Omit the images and retype the records verbatim.
☆ ☆ ☆ ☆ ☆
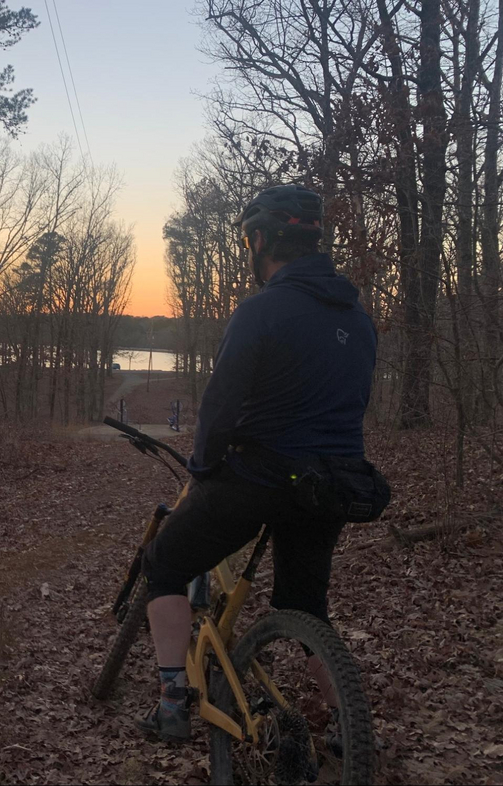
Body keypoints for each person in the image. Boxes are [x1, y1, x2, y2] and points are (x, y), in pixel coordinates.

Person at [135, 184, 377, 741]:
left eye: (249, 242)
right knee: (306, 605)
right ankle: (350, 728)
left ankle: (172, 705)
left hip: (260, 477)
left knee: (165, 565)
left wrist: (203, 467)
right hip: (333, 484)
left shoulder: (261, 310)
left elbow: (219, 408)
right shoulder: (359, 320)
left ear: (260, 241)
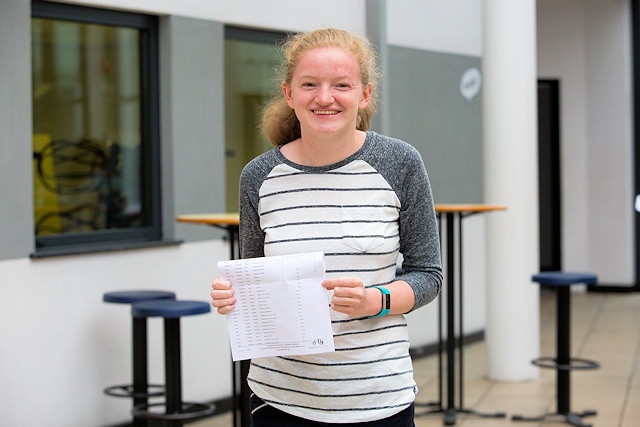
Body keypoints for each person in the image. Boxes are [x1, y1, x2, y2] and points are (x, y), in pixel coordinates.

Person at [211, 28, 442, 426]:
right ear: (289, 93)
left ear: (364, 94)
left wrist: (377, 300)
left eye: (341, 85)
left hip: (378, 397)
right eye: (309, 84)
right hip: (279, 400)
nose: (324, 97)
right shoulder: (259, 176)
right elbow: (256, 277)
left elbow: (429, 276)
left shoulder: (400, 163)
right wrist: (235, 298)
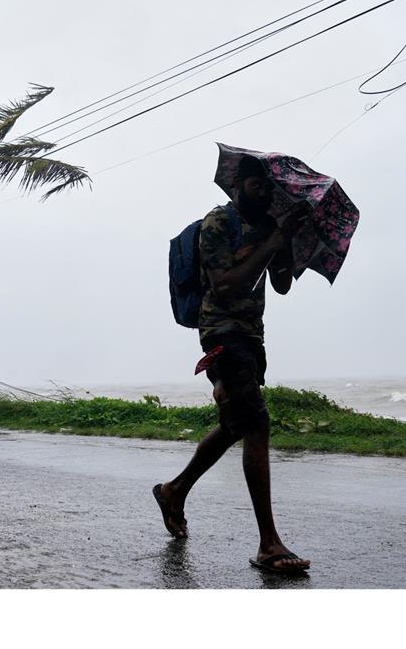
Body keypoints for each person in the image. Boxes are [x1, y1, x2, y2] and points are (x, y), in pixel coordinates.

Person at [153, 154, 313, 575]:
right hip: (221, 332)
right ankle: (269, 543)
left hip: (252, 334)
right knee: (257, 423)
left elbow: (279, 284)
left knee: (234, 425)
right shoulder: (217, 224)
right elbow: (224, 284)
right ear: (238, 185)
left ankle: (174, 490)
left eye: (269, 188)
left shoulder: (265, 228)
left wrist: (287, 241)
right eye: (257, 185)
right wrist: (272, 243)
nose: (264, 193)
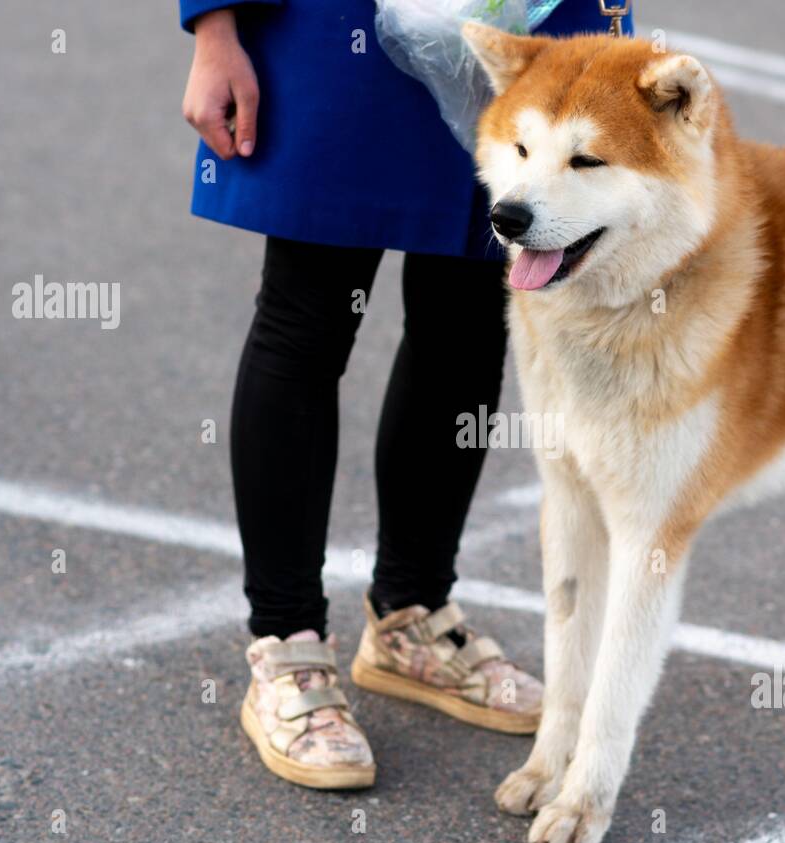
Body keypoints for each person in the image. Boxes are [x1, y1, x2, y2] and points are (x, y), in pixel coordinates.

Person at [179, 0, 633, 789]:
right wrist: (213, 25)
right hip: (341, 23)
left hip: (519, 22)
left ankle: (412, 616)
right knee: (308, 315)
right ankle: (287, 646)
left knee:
☆ ☆ ☆ ☆ ☆
Response below ->
Body keypoints for each person in the image. Boxes are [x1, y1, x2, y2] and points are (x, y), in pixel coordinates.

Person at [135, 184, 377, 741]:
left eye: (249, 242)
right knee: (306, 605)
right ankle: (350, 728)
left ankle: (172, 705)
left hip: (260, 477)
left knee: (165, 565)
left wrist: (203, 467)
right hip: (333, 484)
left shoulder: (261, 310)
left elbow: (219, 408)
right shoulder: (359, 320)
left ear: (260, 241)
Body keypoints for each person in the image. Boxes are [x1, y1, x2, y2] and points are (x, y), in pixel coordinates.

Person at [211, 28, 442, 426]:
right ear: (289, 93)
left ear: (364, 94)
left wrist: (377, 300)
left eye: (341, 85)
left hip: (378, 397)
right eye: (309, 84)
right hip: (279, 400)
nose: (324, 97)
right shoulder: (259, 176)
right elbow: (256, 277)
left elbow: (429, 276)
left shoulder: (400, 163)
right wrist: (235, 298)
Body keypoints for each person in the image. Boxes are [x1, y1, x2, y2] and points are (x, y), in pixel coordinates.

Person at [153, 154, 313, 575]:
right hip: (221, 332)
right ankle: (269, 543)
left hip: (252, 334)
right knee: (257, 423)
left elbow: (279, 284)
left knee: (234, 425)
right shoulder: (217, 224)
right elbow: (224, 284)
right ear: (238, 185)
left ankle: (174, 490)
left eye: (269, 188)
left shoulder: (265, 228)
left wrist: (287, 241)
right eye: (257, 185)
right wrist: (272, 243)
nose: (264, 193)
Body keypoints for each person in the image. Boxes are [x1, y1, x2, y2] and points are (x, y), in pixel coordinates.

Person at [179, 0, 633, 789]:
right wrist: (213, 25)
right hip: (341, 23)
left hip: (519, 22)
left ankle: (412, 616)
right knee: (308, 315)
right ankle: (287, 646)
left knee:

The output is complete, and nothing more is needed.